++++ Data for this task

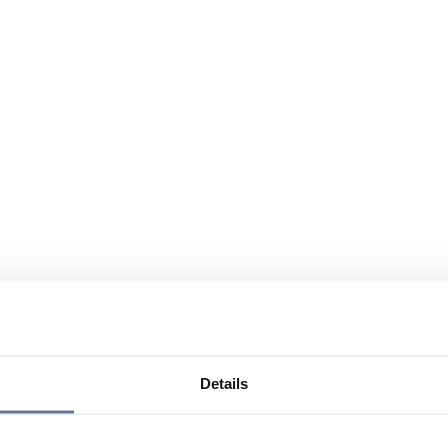
Details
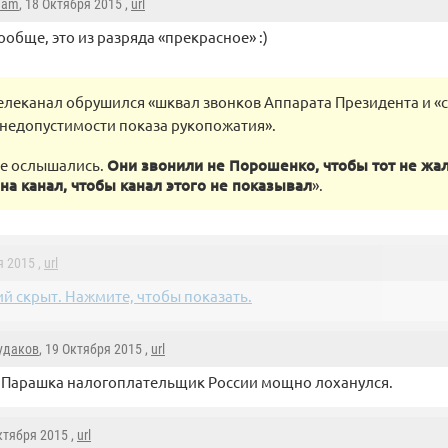
7am
, 18 Октября 2015 ,
url
ообще, это из разряда «прекрасное» :)
телеканал обрушился «шквал звонков Аппарата Президента и 
 недопустимости показа рукопожатия».
не ослышались.
Они звонили не Порошенко, чтобы тот не жал
на канал, чтобы канал этого не показывал
».
я 2015 ,
url
й скрыт. Нажмите, чтобы показать.
удаков
, 19 Октября 2015 ,
url
 Парашка налогоплательщик России мощно лоханулся.
Октября 2015 ,
url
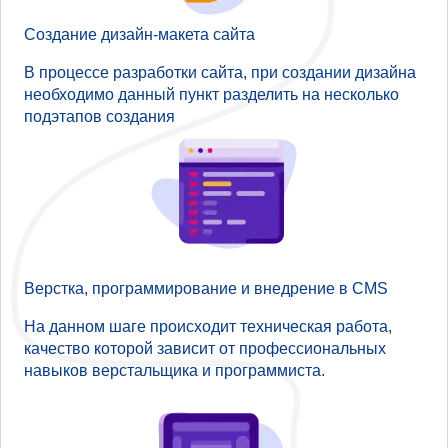
Создание дизайн-макета сайта
В процессе разработки сайта, при создании дизайна
необходимо данный пункт разделить на несколько
подэтапов создания
Верстка, программирование и внедрение в CMS
На данном шаге происходит техническая работа,
качество которой зависит от профессиональных
навыков верстальщика и программиста.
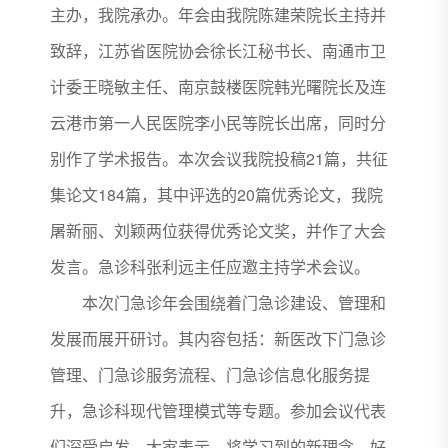
主办，我院承办。年会由我院陈建荣院长主持并
致辞，江苏省医院协会徐长江秘书长、南通市卫
计委王晓敏主任、南京鼓楼医院韩光曙院长及连
云港市第一人民医院李小民等院长出席，同时分
别作了学术报告。本次会议我院投稿21篇，共征
集论文184篇，其中评选的20篇优秀论文，我院
屠新丽、刘颖两位获得优秀论文奖，并作了大会
发言。急诊科张利远主任应邀主持学术会议。
本次门急诊年会围绕着门急诊建设、管理和
发展而展开研讨。其内容包括：新医改下门急诊
管理、门急诊服务流程、门急诊信息化服务提
升，急诊科现代管理模式等专题。参加会议代表
们深受启发，大家表示，将学习到的新理念、好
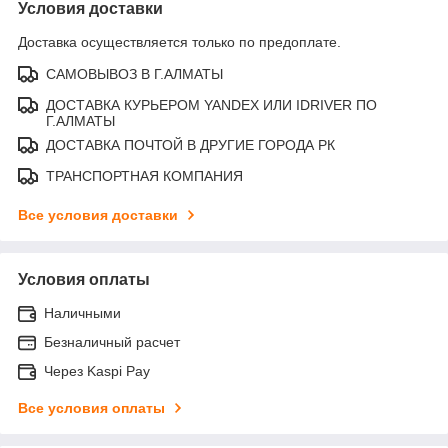
Условия доставки
Доставка осуществляется только по предоплате.
САМОВЫВОЗ В Г.АЛМАТЫ
ДОСТАВКА КУРЬЕРОМ YANDEX ИЛИ IDRIVER ПО
Г.АЛМАТЫ
ДОСТАВКА ПОЧТОЙ В ДРУГИЕ ГОРОДА РК
ТРАНСПОРТНАЯ КОМПАНИЯ
Все условия доставки
Условия оплаты
Наличными
Безналичный расчет
Через Kaspi Pay
Все условия оплаты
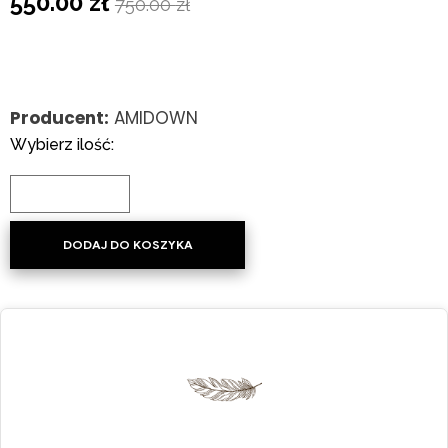
550.00
zł
750.00
zł
Producent:
AMIDOWN
Wybierz ilość:
DODAJ DO KOSZYKA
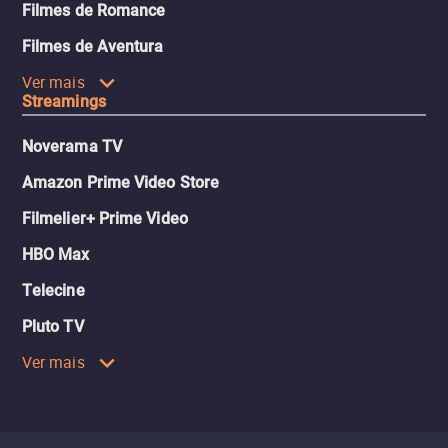
Filmes de Romance
Filmes de Aventura
Ver mais
Streamings
Noverama TV
Amazon Prime Video Store
Filmelier+ Prime Video
HBO Max
Telecine
Pluto TV
Ver mais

++++++++

**To do**
Please copy out all the records above, replacing "url" with "link" everywhere and leaving the rest unchanged. Leave the pictures out.

**Final answer**
Details
7am
, 18 Октября 2015 ,
link
ообще, это из разряда «прекрасное» :)
телеканал обрушился «шквал звонков Аппарата Президента и 
 недопустимости показа рукопожатия».
не ослышались.
Они звонили не Порошенко, чтобы тот не жал
на канал, чтобы канал этого не показывал
».
я 2015 ,
link
й скрыт. Нажмите, чтобы показать.
удаков
, 19 Октября 2015 ,
link
 Парашка налогоплательщик России мощно лоханулся.
Октября 2015 ,
link
Создание дизайн-макета сайта
В процессе разработки сайта, при создании дизайна
необходимо данный пункт разделить на несколько
подэтапов создания
Верстка, программирование и внедрение в CMS
На данном шаге происходит техническая работа,
качество которой зависит от профессиональных
навыков верстальщика и программиста.
主办，我院承办。年会由我院陈建荣院长主持并
致辞，江苏省医院协会徐长江秘书长、南通市卫
计委王晓敏主任、南京鼓楼医院韩光曙院长及连
云港市第一人民医院李小民等院长出席，同时分
别作了学术报告。本次会议我院投稿21篇，共征
集论文184篇，其中评选的20篇优秀论文，我院
屠新丽、刘颖两位获得优秀论文奖，并作了大会
发言。急诊科张利远主任应邀主持学术会议。
本次门急诊年会围绕着门急诊建设、管理和
发展而展开研讨。其内容包括：新医改下门急诊
管理、门急诊服务流程、门急诊信息化服务提
升，急诊科现代管理模式等专题。参加会议代表
们深受启发，大家表示，将学习到的新理念、好
Условия доставки
Доставка осуществляется только по предоплате.
САМОВЫВОЗ В Г.АЛМАТЫ
ДОСТАВКА КУРЬЕРОМ YANDEX ИЛИ IDRIVER ПО
Г.АЛМАТЫ
ДОСТАВКА ПОЧТОЙ В ДРУГИЕ ГОРОДА РК
ТРАНСПОРТНАЯ КОМПАНИЯ
Все условия доставки
Условия оплаты
Наличными
Безналичный расчет
Через Kaspi Pay
Все условия оплаты
550.00
zł
750.00
zł
Producent:
AMIDOWN
Wybierz ilość:
DODAJ DO KOSZYKA
Filmes de Romance
Filmes de Aventura
Ver mais
Streamings
Noverama TV
Amazon Prime Video Store
Filmelier+ Prime Video
HBO Max
Telecine
Pluto TV
Ver mais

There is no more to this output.